Tasks =>
1. Answer these questions on the comment thread about fish oil:
(a) How many milligrams of EPA does rabagley say are in 1.5 tablespoons of the fish oil?
(b) What LP(a) level does the comment mentioning a Santa hat report from the latest blood workup?
(c) According to Rich, why is liquid fish oil inconvenient when traveling?
2. From the comment thread about fish oil, list each distinct name shown for a commenter, counting each name only once.
3. Print the passage of the comment thread about fish oil between "BUT..... Chris Masterjohn, who" and "of Pure One.", inclusive.
::: Study text :::

Comments (11) -

  • JoeEO

    12/24/2008 4:27:00 PM |

    Merry Christmas, Dr. Davis!

    Peace

    Joe E O

  • Anonymous

    12/24/2008 5:15:00 PM |

    Now this I can understand! Thanks for blogging so clearly.

    Smile

    Stevie

  • rabagley

    12/24/2008 9:15:00 PM |

    I have no idea why people mess around with capsules when the bottled lemon-flavored fish oil is so much more palatable and easier to take.

    1.5 tablespoons of Carlson's finest fish oil (which is about what the large spoons in my kitchen drawer hold) contains:

    3600mg EPA
    2250mg DHA
    1350mg other O-3 fatty acids

    And all of that goes down in one smooth, lemon-flavored swallow.

    I take enough supplements as pills already without having to choke down six or nine more of those fish oil capsules.

  • Anonymous

    12/24/2008 9:43:00 PM |

    Dr Davis, I know you no longer post here, but I wanted you to know that you gave me a great Christmas present. Diagnosed with high LP(a) of 87 I couldn't get it below 35-45 even with 1500mg of Niacin daily. Reading your blogs I increased my Fish capsules to 1800 3 months ago along with the 1500 Niacin. Just got my blood workup back and after 6 yrs of trying my LP(a)is now "normal" at 11.
    I think the D helped too that I learned about on your blog.
    You deserve a Santa hat and my gratitude. Thank You and Happy holidays......... Over&Oout

  • Craig

    12/24/2008 11:22:00 PM |

    My fish oil has total 300mg. of epa/dha.  The label then indicates 300mg of omega 3's.  Do those count for any heart benefits?  The bottle label claims these are 1,000mg fish oil softgels but I can't find anything that adds up to
    1,000mgs.  So, my question is am I getting 300, 600, or 1,000mgs in one capsule?  Your posted explanation is very clear, but I need a bit more clarification.

    Thanks.

  • Rich

    12/25/2008 3:21:00 PM |

    I second the vote for the liquid fish oil - the only way to go if you are trying to take a therapeutic dose of fish oil.  I’ve been using various liquid brands for many years – also avoids the “burps” you get with some softgels.

    The only downside to the liquid is if you travel, as it needs to be kept refrigerated, which can be inconvenient.  I keep a small supply of softgels around for when I am travelling.

    In response  to Craig:  on your bottle, all you care about is the amount of EPA+DHA listed in the ingredients – in your case, apparently a total of 300 mg EPA+DHA per softgel.   So, for example, if you want a dose of 1800 mg EPA+DHA per day, you will need 6 softgels.

  • Jack Cameron

    12/27/2008 12:32:00 AM |

    In my opinion high vitamin cod liver oil is the best way to get a base amount of fish oil. One tablespoon provides about 1 mg of EPA + DHA and all the vitamin A and D you need. I use fish oil tablets to supplement the cod liver oil.

  • Anonymous

    1/2/2009 1:38:00 AM |

    I have posted a couple of times here and I guess I will join the TYP since I have found good guidance in general. When I started out at the end of 2002 with angina problems, I was encouraged by a U.Guelph study discussing the benefits of a combination of fish oil and Garlic (Adler et al) Here, on Track your Plaque, the mega-dose of fish oil is also recommended.
      
    BUT..... Chris Masterjohn, who appears to provide well researched and ref. articles, states clearly that it is only DHA that is desired and that excess EPA can inhibit the conversion of ALA....
    SO...... Good or bad, high fish oil intake with EPA ?

    are there any sources of just DHA?

  • Anonymous

    5/15/2009 12:21:00 AM |

    Cod liver oil has too much vitamin A.  Fish oils make a big contribution to overfishing, much more than eating fish.  You can get algae-derived DHA supplements, and two companies make a DHA/EPA product from algae :www.water4.net, maker of V-Pure; and www.source-omega.com, maker of Pure One.

  • buy jeans

    11/3/2010 10:33:05 PM |

    If your goal is to modestly reduce the risk of dying from heart attack, then just eating fish a couple of times per month will begin to exert an effect, or just taking a dose of 300 mg EPA + DHA per day from a low-potency capsule will do it. However, that's an awfully unambitious goal.
::: Dataset content :::
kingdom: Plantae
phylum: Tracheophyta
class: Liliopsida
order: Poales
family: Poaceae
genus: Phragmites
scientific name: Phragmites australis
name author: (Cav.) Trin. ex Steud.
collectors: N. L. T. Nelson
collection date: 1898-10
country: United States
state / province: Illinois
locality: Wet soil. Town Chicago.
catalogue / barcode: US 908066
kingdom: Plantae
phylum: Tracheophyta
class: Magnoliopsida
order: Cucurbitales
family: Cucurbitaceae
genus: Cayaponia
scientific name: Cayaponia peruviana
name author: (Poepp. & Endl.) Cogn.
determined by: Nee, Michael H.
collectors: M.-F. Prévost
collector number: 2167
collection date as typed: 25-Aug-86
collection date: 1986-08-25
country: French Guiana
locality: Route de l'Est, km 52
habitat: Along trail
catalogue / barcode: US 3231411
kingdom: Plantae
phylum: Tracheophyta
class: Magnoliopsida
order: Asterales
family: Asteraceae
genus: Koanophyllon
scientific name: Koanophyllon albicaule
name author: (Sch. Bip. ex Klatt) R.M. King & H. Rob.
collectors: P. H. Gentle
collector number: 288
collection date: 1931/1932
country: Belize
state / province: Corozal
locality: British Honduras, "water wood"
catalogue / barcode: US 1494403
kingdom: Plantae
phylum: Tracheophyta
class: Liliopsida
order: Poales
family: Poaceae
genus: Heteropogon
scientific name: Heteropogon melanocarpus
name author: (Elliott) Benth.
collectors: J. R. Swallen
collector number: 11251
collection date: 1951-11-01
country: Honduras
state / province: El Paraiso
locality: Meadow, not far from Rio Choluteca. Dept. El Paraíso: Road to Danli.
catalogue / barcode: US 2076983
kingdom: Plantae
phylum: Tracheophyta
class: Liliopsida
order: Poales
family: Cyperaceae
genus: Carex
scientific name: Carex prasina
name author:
:::
Replies =>
1.
(a) 3600mg
(b) 11
(c) It needs to be kept refrigerated.

2. JoeEO, Anonymous, rabagley, Craig, Rich, Jack Cameron, buy jeans

3.
BUT..... Chris Masterjohn, who appears to provide well researched and ref. articles, states clearly that it is only DHA that is desired and that excess EPA can inhibit the conversion of ALA....
    SO...... Good or bad, high fish oil intake with EPA ?

    are there any sources of just DHA?

  • Anonymous

    5/15/2009 12:21:00 AM |

    Cod liver oil has too much vitamin A.  Fish oils make a big contribution to overfishing, much more than eating fish.  You can get algae-derived DHA supplements, and two companies make a DHA/EPA product from algae :www.water4.net, maker of V-Pure; and www.source-omega.com, maker of Pure One.